Fuzzy Logic for Beginners

Fuzzy Logic for Beginners
Author :
Publisher : World Scientific
Total Pages : 117
Release :
ISBN-10 : 9789810245344
ISBN-13 : 9810245343
Rating : 4/5 (44 Downloads)

Synopsis Fuzzy Logic for Beginners by : Masao Mukaidono

There are many uncertainties in the real world. Fuzzy theory treats a kind of uncertainty called fuzziness, where it shows that the boundary of yes or no is ambiguous and appears in the meaning of words or is included in the subjunctives or recognition of human beings. Fuzzy theory is essential and is applicable to many systems -- from consumer products like washing machines or refrigerators to big systems like trains or subways. Recently, fuzzy theory has been a strong tool for combining new theories (called soft computing) such as genetic algorithms or neural networks to get knowledge from real data. This introductory book enables the reader to understand easily what fuzziness is and how one can apply fuzzy theory to real problems -- which explains why it was a best-seller in Japan.

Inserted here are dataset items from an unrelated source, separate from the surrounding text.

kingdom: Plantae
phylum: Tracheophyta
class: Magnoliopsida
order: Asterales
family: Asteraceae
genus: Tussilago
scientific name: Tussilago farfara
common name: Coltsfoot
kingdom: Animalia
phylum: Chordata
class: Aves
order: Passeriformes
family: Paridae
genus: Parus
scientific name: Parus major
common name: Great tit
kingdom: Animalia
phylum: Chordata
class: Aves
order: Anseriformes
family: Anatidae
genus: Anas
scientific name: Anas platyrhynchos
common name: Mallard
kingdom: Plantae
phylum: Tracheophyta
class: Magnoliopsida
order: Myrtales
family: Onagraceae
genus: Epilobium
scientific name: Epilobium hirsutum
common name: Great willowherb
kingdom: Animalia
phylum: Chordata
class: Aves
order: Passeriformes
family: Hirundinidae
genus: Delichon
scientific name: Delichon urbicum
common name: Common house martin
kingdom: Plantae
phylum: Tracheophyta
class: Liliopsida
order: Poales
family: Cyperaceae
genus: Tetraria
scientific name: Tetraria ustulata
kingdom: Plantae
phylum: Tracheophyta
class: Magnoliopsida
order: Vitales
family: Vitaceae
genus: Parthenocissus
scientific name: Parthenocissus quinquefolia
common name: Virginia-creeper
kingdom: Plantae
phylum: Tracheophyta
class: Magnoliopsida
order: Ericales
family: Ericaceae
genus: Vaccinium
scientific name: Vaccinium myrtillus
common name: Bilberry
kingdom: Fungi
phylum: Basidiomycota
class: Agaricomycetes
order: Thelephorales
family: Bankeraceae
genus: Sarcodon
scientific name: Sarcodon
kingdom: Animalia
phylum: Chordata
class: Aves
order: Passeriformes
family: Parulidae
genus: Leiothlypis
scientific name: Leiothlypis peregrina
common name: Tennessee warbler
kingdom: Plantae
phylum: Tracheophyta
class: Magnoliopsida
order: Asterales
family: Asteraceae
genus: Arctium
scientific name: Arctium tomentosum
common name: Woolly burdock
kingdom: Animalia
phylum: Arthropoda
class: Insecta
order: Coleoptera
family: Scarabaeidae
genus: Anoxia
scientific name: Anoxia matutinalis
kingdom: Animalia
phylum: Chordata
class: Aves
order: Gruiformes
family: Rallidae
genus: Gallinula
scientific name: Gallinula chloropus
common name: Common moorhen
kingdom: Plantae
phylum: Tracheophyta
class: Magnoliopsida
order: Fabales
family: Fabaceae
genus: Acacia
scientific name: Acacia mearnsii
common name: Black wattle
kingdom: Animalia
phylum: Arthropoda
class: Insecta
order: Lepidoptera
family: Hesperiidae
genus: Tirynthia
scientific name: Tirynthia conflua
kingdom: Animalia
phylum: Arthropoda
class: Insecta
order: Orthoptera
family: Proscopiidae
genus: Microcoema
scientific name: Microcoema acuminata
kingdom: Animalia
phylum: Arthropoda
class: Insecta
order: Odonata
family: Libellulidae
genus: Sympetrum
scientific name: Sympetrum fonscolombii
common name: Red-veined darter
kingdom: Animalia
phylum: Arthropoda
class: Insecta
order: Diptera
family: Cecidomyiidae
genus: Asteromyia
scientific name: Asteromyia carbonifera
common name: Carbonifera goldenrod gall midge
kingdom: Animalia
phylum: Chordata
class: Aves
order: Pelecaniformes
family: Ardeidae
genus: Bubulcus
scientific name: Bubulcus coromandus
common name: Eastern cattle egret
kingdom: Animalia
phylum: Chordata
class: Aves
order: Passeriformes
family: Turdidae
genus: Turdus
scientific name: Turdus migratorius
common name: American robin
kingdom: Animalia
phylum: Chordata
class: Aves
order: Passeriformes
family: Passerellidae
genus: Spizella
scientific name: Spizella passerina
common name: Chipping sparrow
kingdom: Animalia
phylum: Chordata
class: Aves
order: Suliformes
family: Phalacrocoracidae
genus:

Hybrid Architectures for Intelligent Systems

Hybrid Architectures for Intelligent Systems
Author :
Publisher : CRC Press
Total Pages : 450
Release :
ISBN-10 : 0849342295
ISBN-13 : 9780849342295
Rating : 4/5 (95 Downloads)

Synopsis Hybrid Architectures for Intelligent Systems by : Abraham Kandel

Hybrid architecture for intelligent systems is a new field of artificial intelligence concerned with the development of the next generation of intelligent systems. This volume is the first book to delineate current research interests in hybrid architectures for intelligent systems. The book is divided into two parts. The first part is devoted to the theory, methodologies, and algorithms of intelligent hybrid systems. The second part examines current applications of intelligent hybrid systems in areas such as data analysis, pattern classification and recognition, intelligent robot control, medical diagnosis, architecture, wastewater treatment, and flexible manufacturing systems. Hybrid Architectures for Intelligent Systems is an important reference for computer scientists and electrical engineers involved with artificial intelligence, neural networks, parallel processing, robotics, and systems architecture.